EXTRAIT DU TEXTE |

2 Les questions ont été posées dans le cadre d'un litige opposant la société Andersen og Jensen ApS au Skatteministeriet (ministère des Contributions danois) à propos du traitement fiscal d'un apport d'actifs.
Le cadre juridique du litige au principal
La réglementation communautaire
3 La directive instaure un régime fiscal commun pour les opérations de fusions, de scissions, d'apports d'actifs et d'échanges d'actions entre les sociétés de différents États membres. Aux termes du quatrième considérant de la directive, ledit régime doit éviter une imposition à l'occasion de l'une de ces opérations, tout en sauvegardant les intérêts financiers de l'État de la société apporteuse ou acquise.

LISTE DES TÂCHES |
**a.** Réécrivez de façon plus concise le paragraphe de l'extrait qui commence par « La directive instaure », en gardant ses faits essentiels.
**b.** Modifiez les lignes de données en commençant par celle qui contient « genus: Panicum » et en terminant par celle qui contient « catalogue / barcode: US 3486600 » : remplacez « habitat » par « environment » et redonnez seulement ces lignes, sans rien changer d'autre.
L'extrait et les lignes de données ne proviennent pas de la même source.

DONNÉES FOURNIES |
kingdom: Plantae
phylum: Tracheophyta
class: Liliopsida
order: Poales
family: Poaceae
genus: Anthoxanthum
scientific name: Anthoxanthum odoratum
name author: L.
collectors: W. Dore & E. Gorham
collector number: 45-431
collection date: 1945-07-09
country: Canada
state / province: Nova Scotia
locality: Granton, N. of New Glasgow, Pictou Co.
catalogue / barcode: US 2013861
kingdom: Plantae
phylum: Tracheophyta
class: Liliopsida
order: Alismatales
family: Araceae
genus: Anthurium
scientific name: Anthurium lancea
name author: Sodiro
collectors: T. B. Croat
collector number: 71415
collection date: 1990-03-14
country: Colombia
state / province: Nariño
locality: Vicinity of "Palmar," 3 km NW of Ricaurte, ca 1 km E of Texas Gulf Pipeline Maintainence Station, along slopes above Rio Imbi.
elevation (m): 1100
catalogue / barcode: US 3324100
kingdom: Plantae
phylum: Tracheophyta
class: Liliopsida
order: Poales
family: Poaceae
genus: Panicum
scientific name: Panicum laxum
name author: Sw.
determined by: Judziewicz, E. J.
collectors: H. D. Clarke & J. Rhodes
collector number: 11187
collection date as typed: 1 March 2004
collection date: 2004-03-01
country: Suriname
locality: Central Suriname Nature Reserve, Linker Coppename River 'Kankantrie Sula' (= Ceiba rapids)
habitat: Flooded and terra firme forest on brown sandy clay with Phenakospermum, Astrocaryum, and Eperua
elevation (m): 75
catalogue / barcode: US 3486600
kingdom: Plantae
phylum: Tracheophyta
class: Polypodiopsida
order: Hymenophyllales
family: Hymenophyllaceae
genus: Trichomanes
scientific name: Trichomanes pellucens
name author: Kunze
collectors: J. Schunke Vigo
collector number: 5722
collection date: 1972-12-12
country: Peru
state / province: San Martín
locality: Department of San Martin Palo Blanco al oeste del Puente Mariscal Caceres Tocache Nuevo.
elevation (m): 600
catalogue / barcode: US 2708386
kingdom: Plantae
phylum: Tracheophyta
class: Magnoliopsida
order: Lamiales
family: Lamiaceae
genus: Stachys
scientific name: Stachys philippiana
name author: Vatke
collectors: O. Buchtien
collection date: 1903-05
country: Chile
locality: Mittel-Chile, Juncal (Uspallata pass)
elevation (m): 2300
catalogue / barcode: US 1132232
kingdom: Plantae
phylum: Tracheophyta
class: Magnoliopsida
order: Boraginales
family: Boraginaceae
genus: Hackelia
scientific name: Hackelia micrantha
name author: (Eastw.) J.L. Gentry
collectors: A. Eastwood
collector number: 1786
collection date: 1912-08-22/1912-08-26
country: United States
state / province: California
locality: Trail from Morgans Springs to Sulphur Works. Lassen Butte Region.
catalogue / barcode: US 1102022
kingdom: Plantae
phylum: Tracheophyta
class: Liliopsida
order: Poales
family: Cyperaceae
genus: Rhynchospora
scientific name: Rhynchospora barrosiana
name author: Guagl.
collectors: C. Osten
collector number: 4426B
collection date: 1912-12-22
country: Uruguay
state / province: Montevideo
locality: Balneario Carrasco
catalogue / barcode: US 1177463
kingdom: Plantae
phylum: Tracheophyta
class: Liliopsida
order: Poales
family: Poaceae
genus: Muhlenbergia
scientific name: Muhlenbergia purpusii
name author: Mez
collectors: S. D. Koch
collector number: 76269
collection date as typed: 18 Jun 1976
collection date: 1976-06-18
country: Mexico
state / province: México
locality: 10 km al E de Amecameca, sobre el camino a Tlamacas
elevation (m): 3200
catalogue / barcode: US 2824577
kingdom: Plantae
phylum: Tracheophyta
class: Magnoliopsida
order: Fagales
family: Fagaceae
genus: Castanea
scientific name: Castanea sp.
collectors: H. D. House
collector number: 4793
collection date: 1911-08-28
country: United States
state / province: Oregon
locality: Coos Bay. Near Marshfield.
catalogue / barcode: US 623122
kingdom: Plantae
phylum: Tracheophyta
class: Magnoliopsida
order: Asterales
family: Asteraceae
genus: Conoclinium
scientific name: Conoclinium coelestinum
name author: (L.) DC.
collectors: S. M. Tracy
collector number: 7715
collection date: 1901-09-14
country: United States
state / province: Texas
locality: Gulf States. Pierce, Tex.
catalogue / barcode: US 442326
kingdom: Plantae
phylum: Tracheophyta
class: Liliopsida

RÉPONSES AUX EXERCICES |
**a.** La directive établit un régime fiscal commun aux fusions, scissions, apports d'actifs et échanges d'actions entre sociétés d'États membres différents. Selon son quatrième considérant, ce régime doit empêcher que ces opérations donnent lieu à une imposition, tout en préservant les intérêts financiers de l'État de la société apporteuse ou acquise.

**b.**
genus: Panicum
scientific name: Panicum laxum
name author: Sw.
determined by: Judziewicz, E. J.
collectors: H. D. Clarke & J. Rhodes
collector number: 11187
collection date as typed: 1 March 2004
collection date: 2004-03-01
country: Suriname
locality: Central Suriname Nature Reserve, Linker Coppename River 'Kankantrie Sula' (= Ceiba rapids)
environment: Flooded and terra firme forest on brown sandy clay with Phenakospermum, Astrocaryum, and Eperua
elevation (m): 75
catalogue / barcode: US 3486600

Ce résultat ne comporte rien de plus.